6週齢Brown-Norway系雄性ラット(200 g、SLC, Hamamatsu, Japan)を使用した。動物は22±1℃の室温で12時間毎の昼夜サイクルで飼育した。TDI(トルエン2,4-ジイソシアン酸)によるラットの感作は、Kitamuraらの方法(Acta Otolaryngol. 2004, 124, 1053-1058)の変法を用いた。すなわち、Brown- Norway系雄性ラットの両側鼻前庭に極細耳鼻用綿棒を用い、10μlの10% TDI-酢酸エチル溶液を連日5日間×2回塗布した(TDI感作)。その後1週間無処置期間をおいた上で10% TDI溶液の鼻前庭塗布にて発作を誘発した。

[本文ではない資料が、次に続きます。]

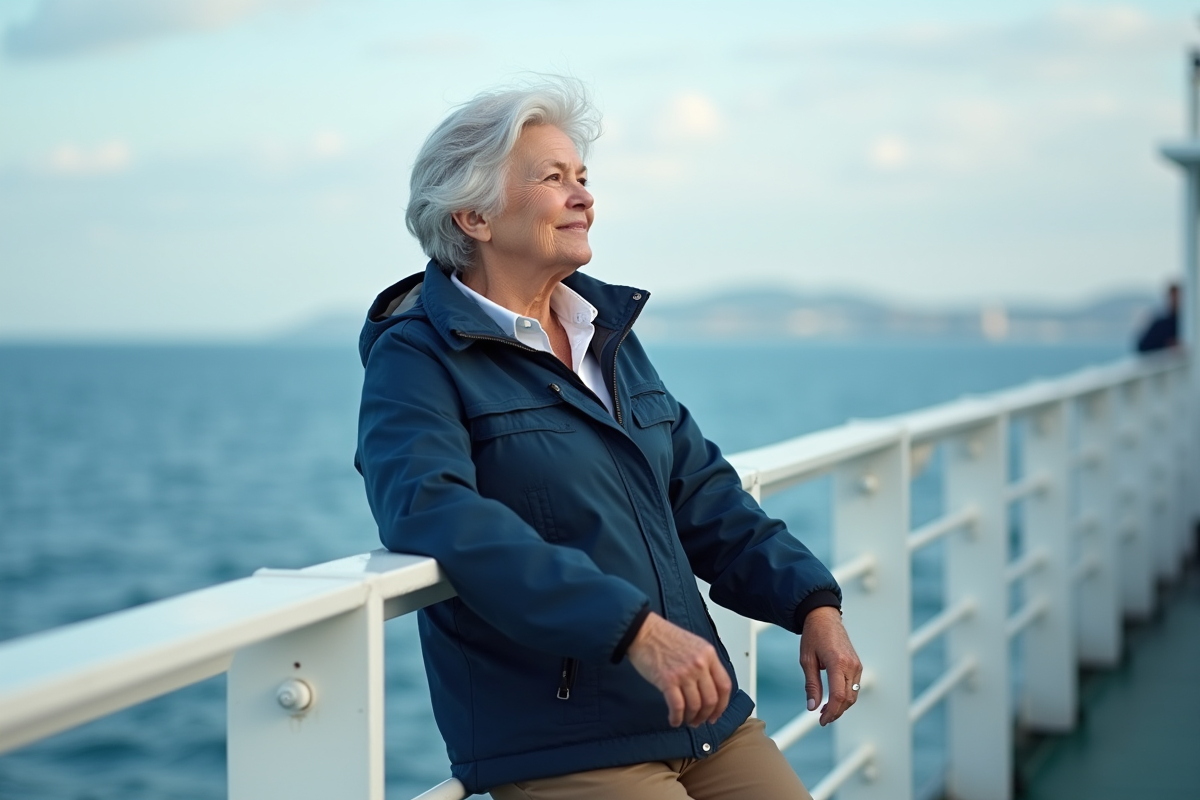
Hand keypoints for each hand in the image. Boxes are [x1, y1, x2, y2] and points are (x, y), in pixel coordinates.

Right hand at [627, 612, 732, 727]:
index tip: (716, 713)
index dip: (722, 705)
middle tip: (700, 721)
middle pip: (711, 699)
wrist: (643, 631)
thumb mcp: (694, 644)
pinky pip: (678, 707)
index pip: (724, 685)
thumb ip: (704, 663)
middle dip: (706, 715)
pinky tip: (674, 720)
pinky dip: (677, 718)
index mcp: (708, 654)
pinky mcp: (667, 681)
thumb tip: (708, 688)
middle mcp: (699, 664)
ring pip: (695, 705)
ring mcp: (684, 673)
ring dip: (691, 718)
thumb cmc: (664, 636)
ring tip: (686, 720)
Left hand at [799, 606, 861, 725]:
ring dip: (841, 706)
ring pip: (853, 694)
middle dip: (836, 712)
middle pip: (848, 698)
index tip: (821, 720)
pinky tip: (833, 699)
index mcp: (837, 662)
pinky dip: (845, 696)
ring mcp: (856, 664)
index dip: (831, 712)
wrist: (824, 617)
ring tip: (826, 711)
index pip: (838, 695)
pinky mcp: (857, 664)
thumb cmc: (813, 636)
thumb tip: (813, 707)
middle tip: (822, 719)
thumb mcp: (806, 660)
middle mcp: (851, 664)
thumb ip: (811, 685)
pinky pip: (854, 686)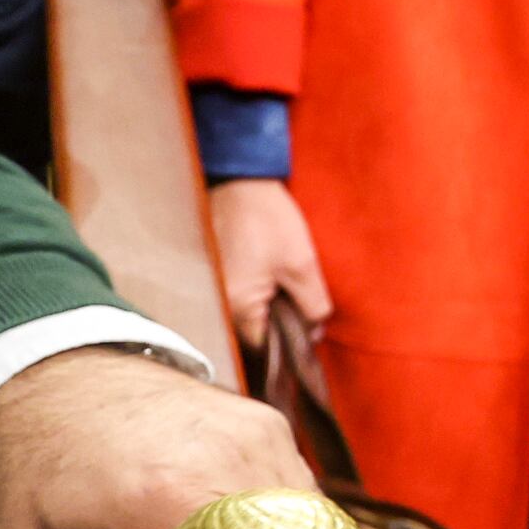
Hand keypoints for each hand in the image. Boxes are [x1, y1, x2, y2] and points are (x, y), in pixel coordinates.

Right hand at [207, 177, 331, 352]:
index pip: (263, 347)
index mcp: (238, 305)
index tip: (309, 334)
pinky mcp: (215, 275)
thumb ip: (312, 304)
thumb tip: (315, 331)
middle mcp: (219, 303)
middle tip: (305, 311)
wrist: (240, 181)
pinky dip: (257, 295)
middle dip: (280, 328)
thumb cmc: (268, 219)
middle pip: (253, 333)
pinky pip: (238, 298)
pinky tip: (274, 280)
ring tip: (290, 292)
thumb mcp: (302, 263)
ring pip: (247, 315)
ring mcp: (213, 289)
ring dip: (269, 310)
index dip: (289, 345)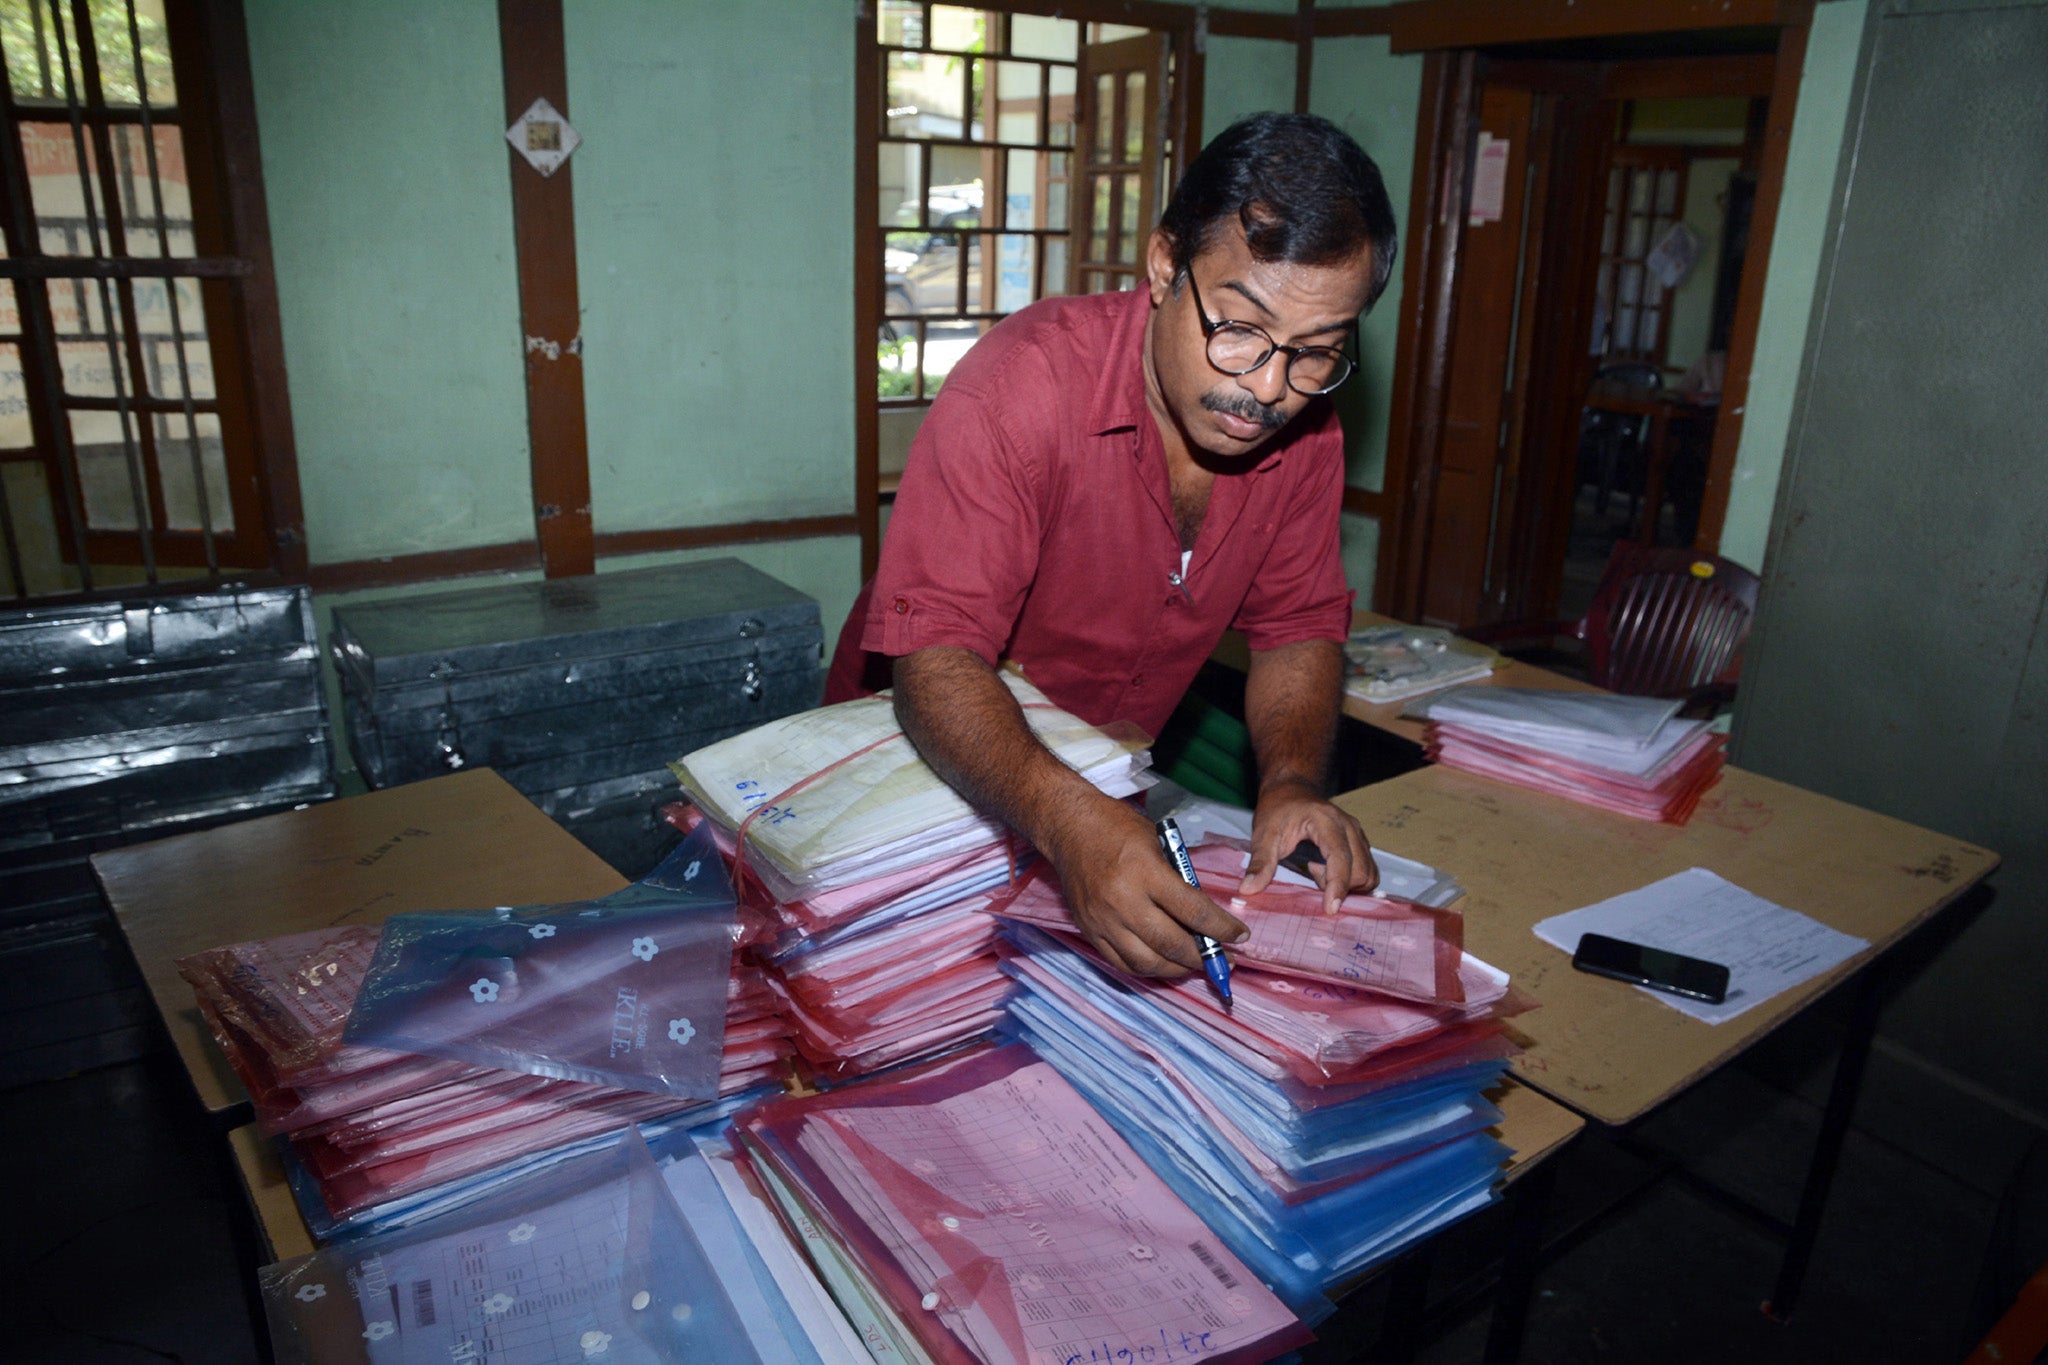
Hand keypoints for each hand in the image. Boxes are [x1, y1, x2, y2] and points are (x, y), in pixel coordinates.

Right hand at [1046, 799, 1248, 977]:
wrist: (1068, 826)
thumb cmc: (1117, 827)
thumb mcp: (1158, 843)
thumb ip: (1178, 880)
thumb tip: (1203, 916)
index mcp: (1146, 872)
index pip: (1193, 911)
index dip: (1221, 929)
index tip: (1239, 937)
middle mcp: (1123, 901)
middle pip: (1172, 944)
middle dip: (1203, 957)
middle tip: (1223, 960)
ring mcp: (1103, 920)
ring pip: (1147, 962)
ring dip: (1177, 969)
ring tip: (1194, 965)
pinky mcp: (1088, 930)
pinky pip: (1121, 963)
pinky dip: (1147, 968)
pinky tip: (1163, 963)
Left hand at [1241, 778, 1376, 912]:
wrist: (1291, 789)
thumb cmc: (1278, 809)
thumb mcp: (1264, 834)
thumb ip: (1260, 863)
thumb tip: (1248, 889)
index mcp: (1327, 822)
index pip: (1340, 858)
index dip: (1337, 886)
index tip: (1330, 909)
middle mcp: (1348, 826)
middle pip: (1360, 870)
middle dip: (1339, 886)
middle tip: (1311, 872)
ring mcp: (1357, 834)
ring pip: (1368, 872)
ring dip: (1347, 884)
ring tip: (1319, 871)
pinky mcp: (1360, 842)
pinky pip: (1367, 870)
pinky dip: (1351, 880)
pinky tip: (1328, 870)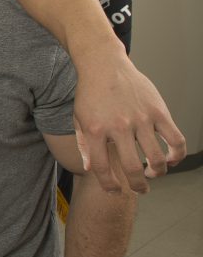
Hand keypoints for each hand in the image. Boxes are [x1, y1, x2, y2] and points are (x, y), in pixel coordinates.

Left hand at [73, 53, 184, 192]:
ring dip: (157, 172)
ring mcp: (141, 119)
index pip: (102, 168)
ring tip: (153, 173)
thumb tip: (90, 169)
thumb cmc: (90, 93)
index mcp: (96, 130)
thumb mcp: (79, 119)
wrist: (104, 65)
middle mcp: (119, 127)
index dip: (109, 186)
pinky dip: (177, 154)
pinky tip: (171, 159)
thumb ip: (84, 145)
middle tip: (140, 189)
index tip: (114, 192)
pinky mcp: (159, 111)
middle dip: (138, 186)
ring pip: (157, 157)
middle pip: (132, 168)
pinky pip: (175, 138)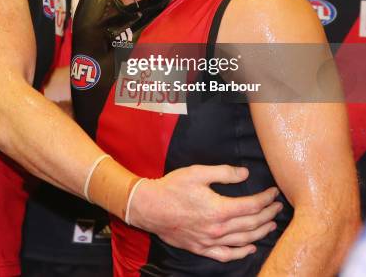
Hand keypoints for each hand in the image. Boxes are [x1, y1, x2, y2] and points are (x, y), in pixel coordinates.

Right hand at [130, 164, 281, 261]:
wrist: (150, 207)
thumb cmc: (173, 187)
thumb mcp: (197, 172)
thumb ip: (223, 173)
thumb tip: (245, 174)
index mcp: (219, 209)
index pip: (251, 206)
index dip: (265, 199)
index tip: (274, 193)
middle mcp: (218, 229)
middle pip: (251, 224)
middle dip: (268, 214)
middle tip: (277, 207)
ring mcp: (210, 241)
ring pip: (243, 240)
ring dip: (260, 232)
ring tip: (271, 225)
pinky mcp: (202, 248)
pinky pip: (226, 255)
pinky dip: (241, 253)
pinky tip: (250, 247)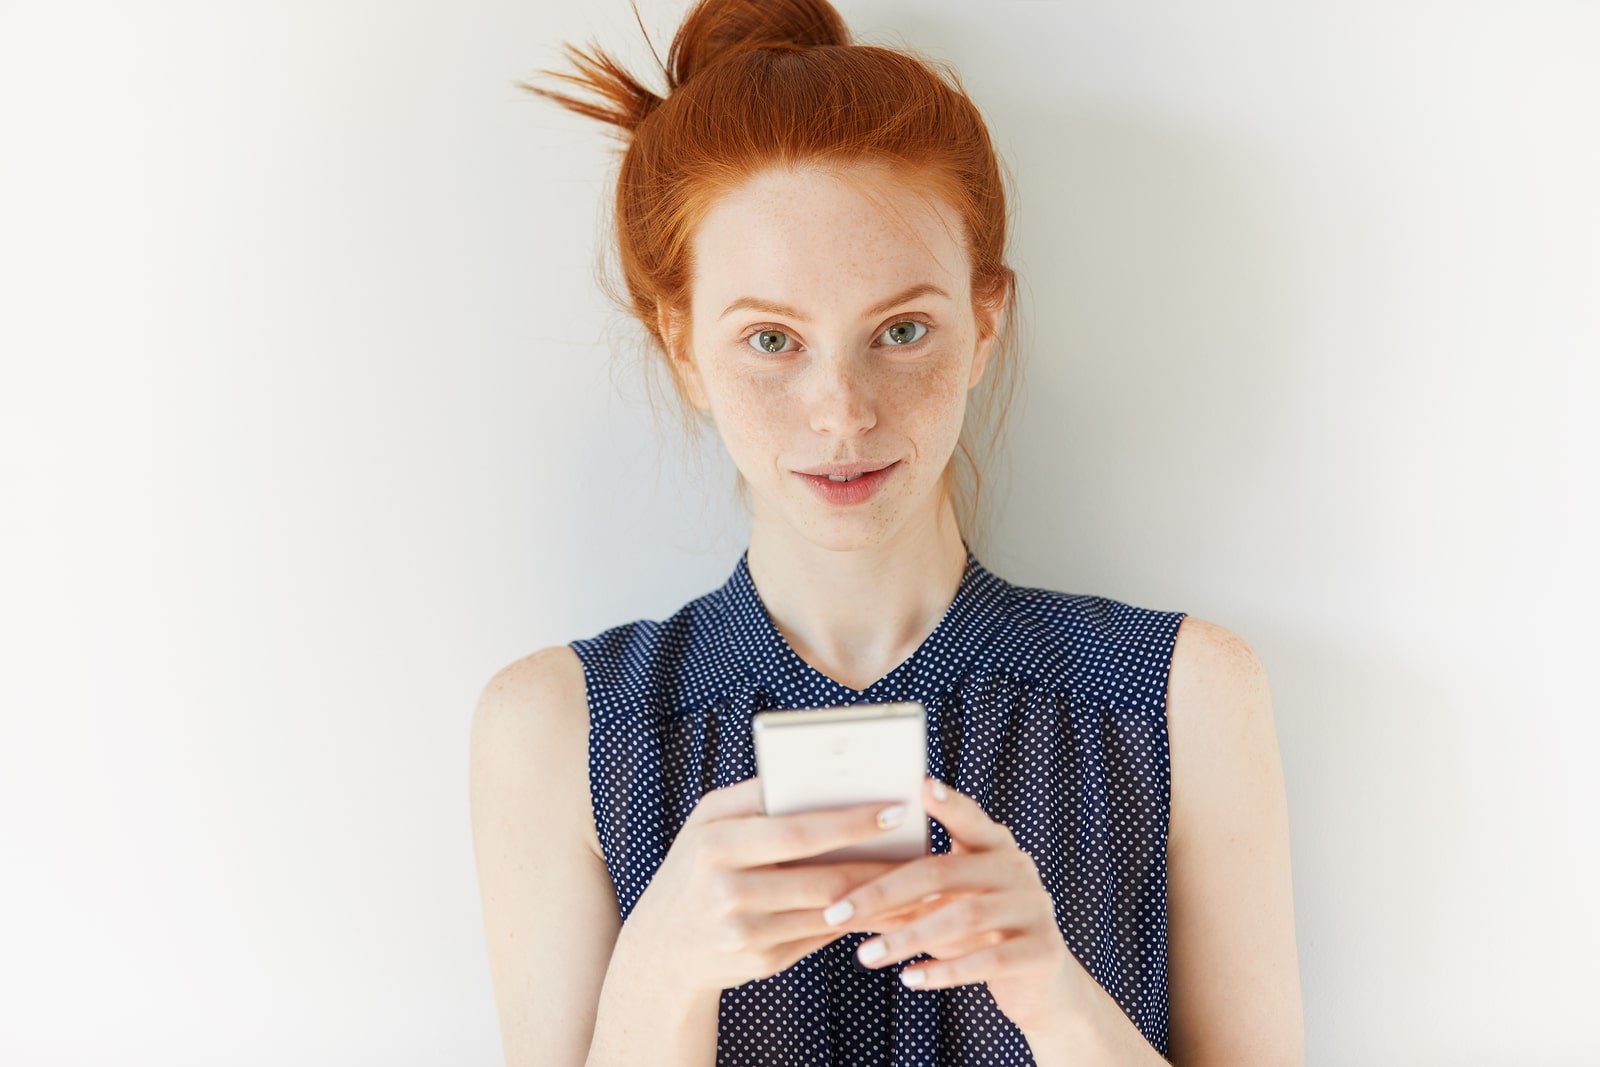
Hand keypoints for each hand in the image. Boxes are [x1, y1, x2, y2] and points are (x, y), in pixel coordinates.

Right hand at [622, 776, 921, 998]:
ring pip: (827, 911)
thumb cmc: (698, 865)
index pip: (795, 828)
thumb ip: (758, 798)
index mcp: (715, 839)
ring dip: (876, 896)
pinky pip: (820, 937)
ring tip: (914, 879)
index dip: (850, 820)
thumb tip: (828, 776)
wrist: (659, 949)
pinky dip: (856, 921)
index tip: (896, 809)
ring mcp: (741, 931)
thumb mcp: (709, 823)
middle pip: (818, 875)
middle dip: (875, 862)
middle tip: (918, 848)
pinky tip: (885, 908)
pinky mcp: (759, 962)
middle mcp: (724, 888)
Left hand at [819, 775, 1079, 1036]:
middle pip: (944, 872)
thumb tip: (840, 882)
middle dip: (884, 893)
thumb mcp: (948, 903)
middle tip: (836, 913)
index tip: (920, 786)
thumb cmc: (977, 932)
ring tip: (865, 956)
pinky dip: (944, 971)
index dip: (948, 804)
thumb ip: (914, 886)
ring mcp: (1034, 908)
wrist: (1038, 981)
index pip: (968, 818)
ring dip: (907, 937)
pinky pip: (989, 960)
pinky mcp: (1042, 951)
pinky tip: (908, 979)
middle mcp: (1018, 868)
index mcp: (994, 846)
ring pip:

図3にTDI感作鼻過敏症モデルラットの作成スケジュールを示す。
【0050】
また、症状の観察及び試験結果の比較のため、上記のTDIによる感作と発作誘発と同スケジュールで、TDIに代えて酢酸エチル溶液を塗布した試験区を陰性対照とした。また、上記のTDIによる感作と発作誘発を行うが、薬剤を投与しない試験区を陽性対照とした。TDI感作鼻過敏症モデルラットには、その作製過程の間に、薬剤として、エピナスチン(エピナスチン塩酸塩、シグマ社製)24 mg/kg、レンコン節部抽出物40 mg/kg、またはエピナスチン24 mg/kgとレンコン節部抽出物40 mg/kgを、1日1回、3週間連続で経口投与した。
【0051】
(2-2) 鼻過敏症のアレルギー症状評価方法
鼻過敏症のアレルギー症状として、「水溶性鼻漏」、「鼻の腫れ及び発赤」については下記表4に示す指標により評価しスコア化した。
【0052】
【表4】
【0053】
2.試験結果
図4にレンコン節部抽出物のIL-9 mRNA発現抑制作用試験の結果を示した。レンコン節部抽出物のIL-9 mRNA発現抑制作用の50%発現阻害濃度は27.4μg/mlであった。また、
図5に同レンコン節部抽出物の鼻過敏症のアレルギー症状の評価結果を示す。
図5に示されるように、レンコン節部抽出物は、抗アレルギー薬として使用されているエピナスチンと混合して併用投与すると、有意に鼻過敏症モデルラットの鼻症状(水溶性鼻漏、鼻の腫れ及び発赤)を抑制し、非常に強い相乗効果があることが確認された。